1.     The condensin complexes are modeled as simple Hookean springs. A more detailed model accounting for condensin's architecture (e.g. its ring-like shape) could provide insights into how its structure facilitates loop extrusion.

2.     The effects of ATP hydrolysis by condensin are not incorporated into the model. Adding an energy term and rules for ATP binding/hydrolysis could reveal mechanistic insights into how condensins translocate along DNA.

3.     The model currently focuses only on condensin-mediated looping. Expanding it to include cohesin and other loop extruding factors could shed light on their coordinated effects on chromatin organization.

4.     The stiffness of the tethers at chromatin domain boundaries is modeled simply as a drag force. A more detailed representation as proteins or DNA-protein complexes could reveal how tether mechanics regulate domain looping.

5.     The model could be expanded to 3D to investigate how chromosome folding in 3D space impacts looping patterns. This could provide insights into heterochromatin clustering and territory formation.

6.     More details on the kinetics and thermodynamics of the looping, such as rates of loop formation and breakdown, could provide additional insights into chromatin dynamics.

7.     Comparison to high-resolution experimental data, such as Hi-C maps, could help validate and refine the model parameters and assumptions.

8.     Analysis of how loop size distributions depend on system size could reveal insights into looping patterns genome-wide vs locally.

9.     Incorporate epigenetic features like histone modifications and DNA methylation into the model. These can alter chromatin stiffness and condensin binding affinity, impacting looping.

10.  Add stochasticity to condensin binding/unbinding kinetics. This could reveal variability in looping patterns across cell populations.

11.  Simulate the effects of DNA replication on looping patterns. This could reveal how loops are disrupted or re-formed during S phase.

12.  The model uses a simple bead-spring representation of chromatin. It may be worth exploring more detailed models that incorporate nucleosomes and linker DNA explicitly. This could reveal insights into how loop extrusion and chromatin compaction depend on nucleosome positioning and occupancy.

13.  The texts used in the figures are inconsistent. Please make them consistent.

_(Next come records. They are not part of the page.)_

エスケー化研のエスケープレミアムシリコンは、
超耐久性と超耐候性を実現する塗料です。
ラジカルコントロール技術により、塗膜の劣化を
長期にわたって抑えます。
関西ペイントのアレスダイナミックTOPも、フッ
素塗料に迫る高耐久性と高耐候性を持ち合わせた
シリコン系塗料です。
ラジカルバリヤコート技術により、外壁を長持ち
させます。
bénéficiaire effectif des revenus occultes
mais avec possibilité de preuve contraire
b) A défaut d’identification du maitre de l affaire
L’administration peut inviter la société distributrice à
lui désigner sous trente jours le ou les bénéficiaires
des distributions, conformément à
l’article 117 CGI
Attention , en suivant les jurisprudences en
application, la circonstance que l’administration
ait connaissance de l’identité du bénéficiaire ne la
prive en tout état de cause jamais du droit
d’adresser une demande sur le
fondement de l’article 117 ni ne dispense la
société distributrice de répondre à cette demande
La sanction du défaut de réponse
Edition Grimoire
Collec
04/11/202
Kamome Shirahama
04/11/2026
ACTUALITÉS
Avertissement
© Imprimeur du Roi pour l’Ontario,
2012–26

Comments on the Quality of English Language

No major issues detected. 

Author Response

To Reviewer,

Thank you for your careful consideration of our work.  Please, see the attachment for point-by-point response to your suggestions.

Author Response File: Author Response.pdf

Round 2

Reviewer 3 Report

Comments and Suggestions for Authors

Some of the more detailed aspects I proposed like condensin architecture, ATP hydrolysis effects, 3D nuclear geometry, could shift the focus away from the key high-level insights you aim to convey in this work about the interplay between chromatin stiffness, condensin strength, and DNA tethering. However, the authors should address the following concerns suggested earlier in this study.

·         more details on the kinetics and thermodynamics of looping, such as rates of loop formation and breakdown. This could provide additional insights into chromatin dynamics.

·         Analysis of how loop size distributions depend on system size could reveal insights into looping patterns genome-wide vs locally.

·         Additionally, the texts used in the figures are still inconsistent. Please make them uniform in size and font.

Author Response

To Reviewer,

Thank you for highlighting important aspects of our work with your comments.  Please see the PDF attached for a detailed response to your thoughtful suggestions.

Author Response File: Author Response.pdf

Round 3

Reviewer 3 Report

Comments and Suggestions for Authors

The authors have addressed some of the concerns, and the article can proceed for publication. Please ensure that in the final PDF, the text inside the figures is consistent and clearly visible.